## DATA PROVIDED
---

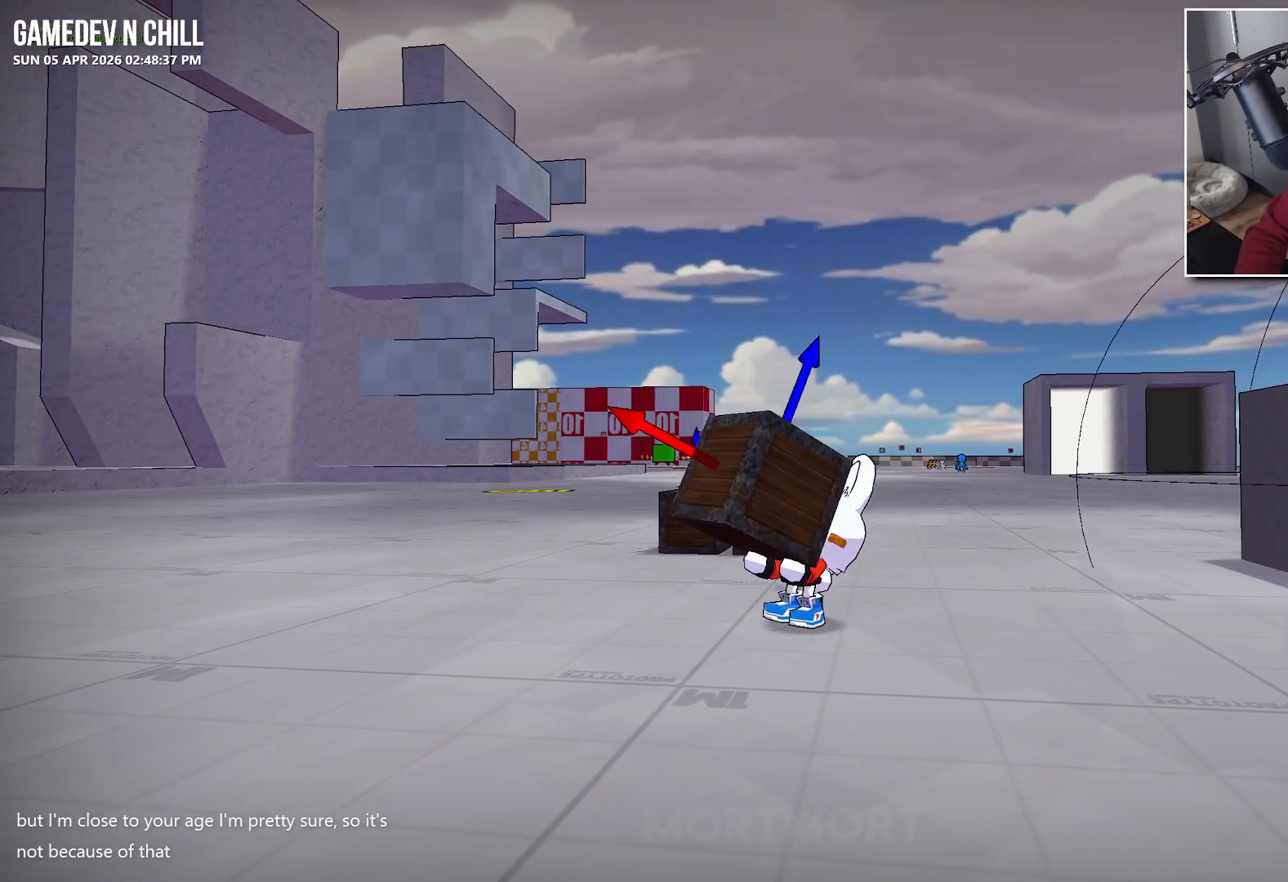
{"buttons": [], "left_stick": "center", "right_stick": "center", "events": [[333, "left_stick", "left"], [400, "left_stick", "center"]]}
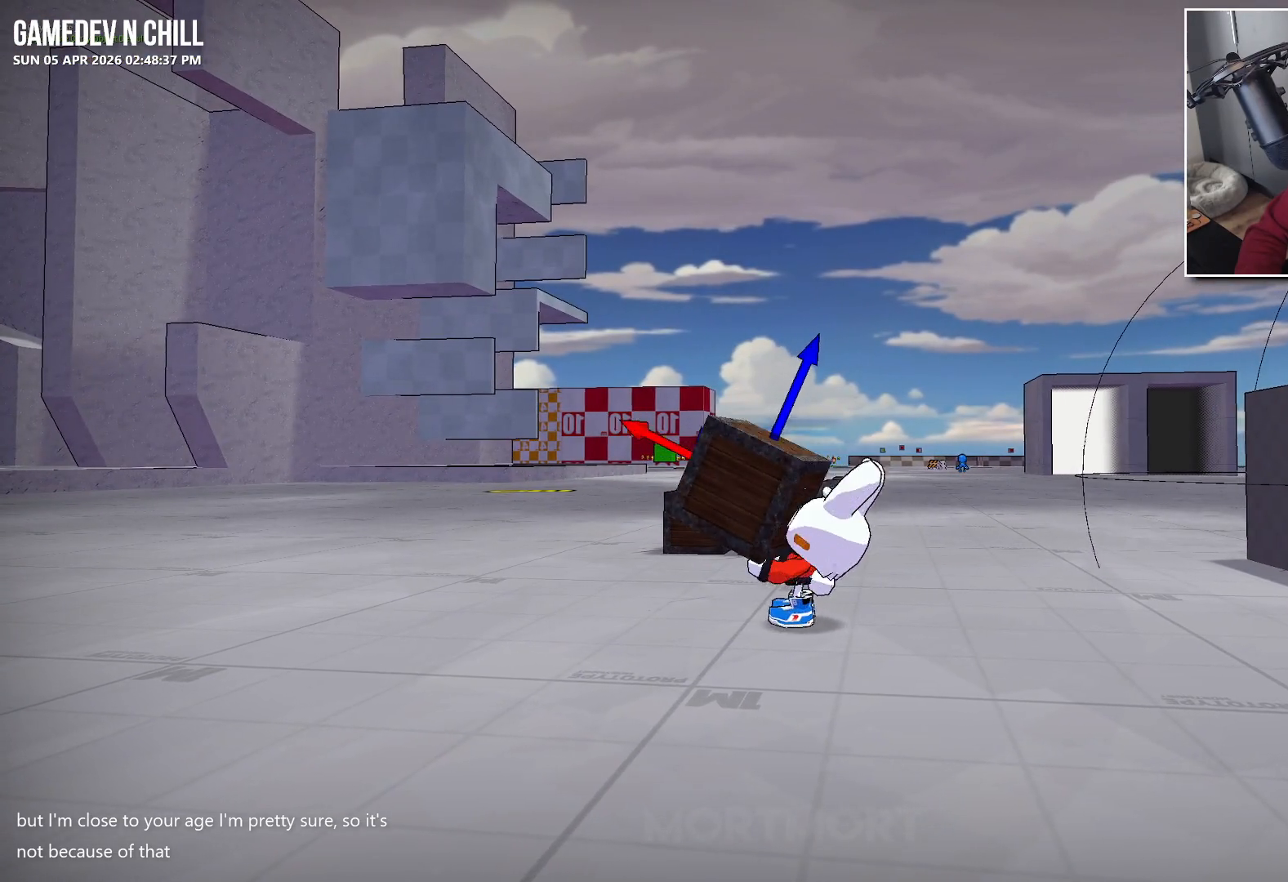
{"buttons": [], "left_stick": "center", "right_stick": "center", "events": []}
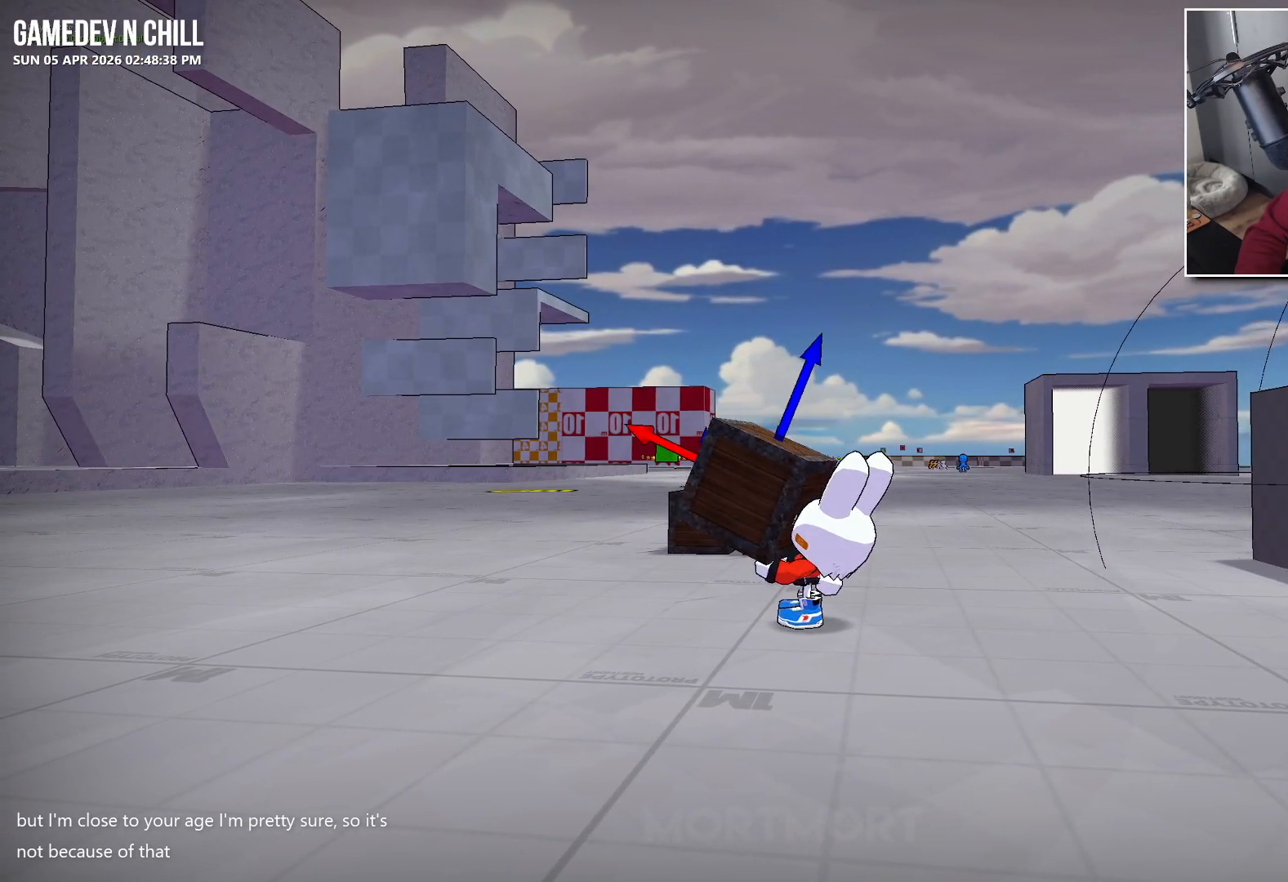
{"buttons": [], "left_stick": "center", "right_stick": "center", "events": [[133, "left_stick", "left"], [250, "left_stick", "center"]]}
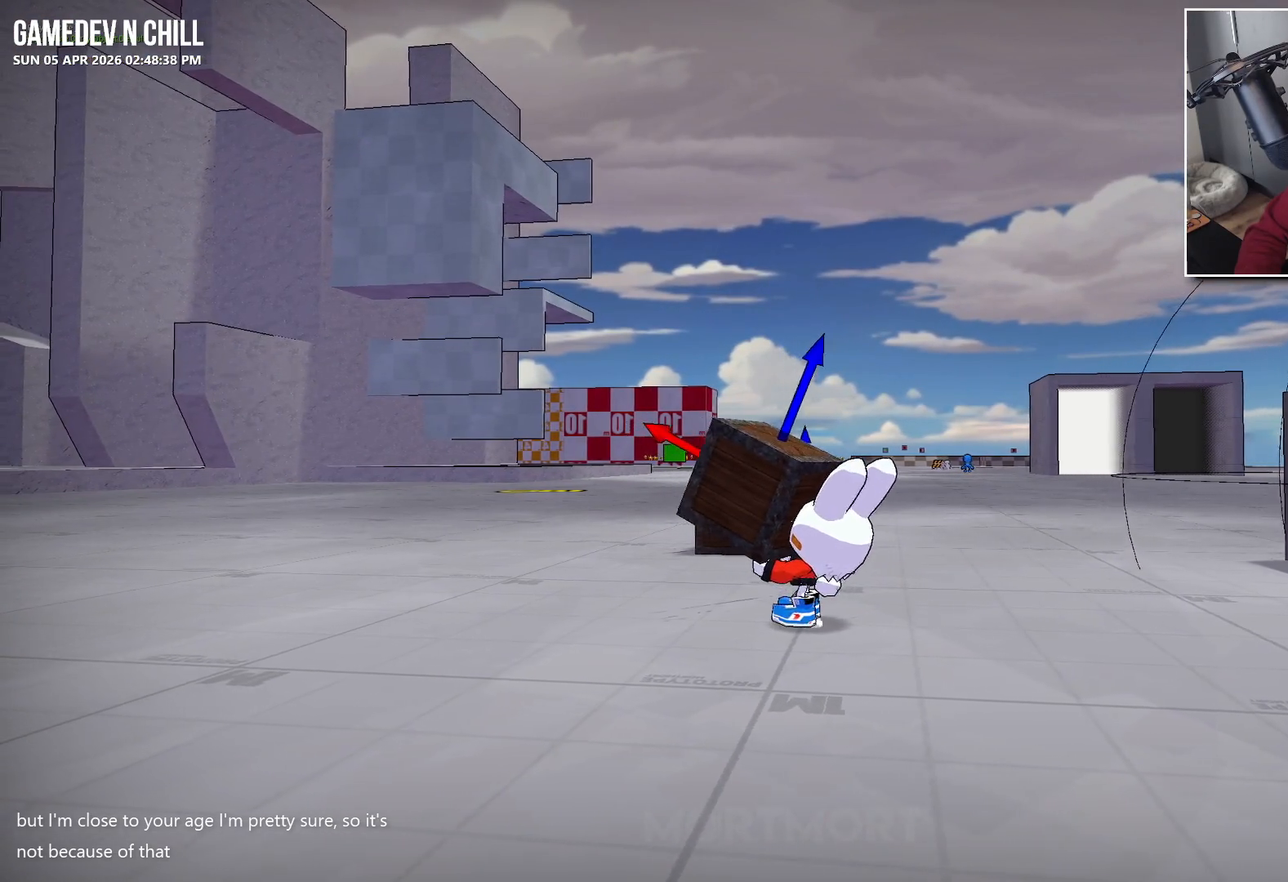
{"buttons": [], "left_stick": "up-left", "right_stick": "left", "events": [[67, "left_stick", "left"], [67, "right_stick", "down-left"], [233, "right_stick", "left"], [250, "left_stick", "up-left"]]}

---

## WHAT YOU ARE ASKED TO DO
Leave every image out, and retype the material exactly.

## YOUR RESPONSE
{"buttons": [], "left_stick": "center", "right_stick": "center", "events": [[333, "left_stick", "left"], [400, "left_stick", "center"]]}
{"buttons": [], "left_stick": "center", "right_stick": "center", "events": []}
{"buttons": [], "left_stick": "center", "right_stick": "center", "events": [[133, "left_stick", "left"], [250, "left_stick", "center"]]}
{"buttons": [], "left_stick": "up-left", "right_stick": "left", "events": [[67, "left_stick", "left"], [67, "right_stick", "down-left"], [233, "right_stick", "left"], [250, "left_stick", "up-left"]]}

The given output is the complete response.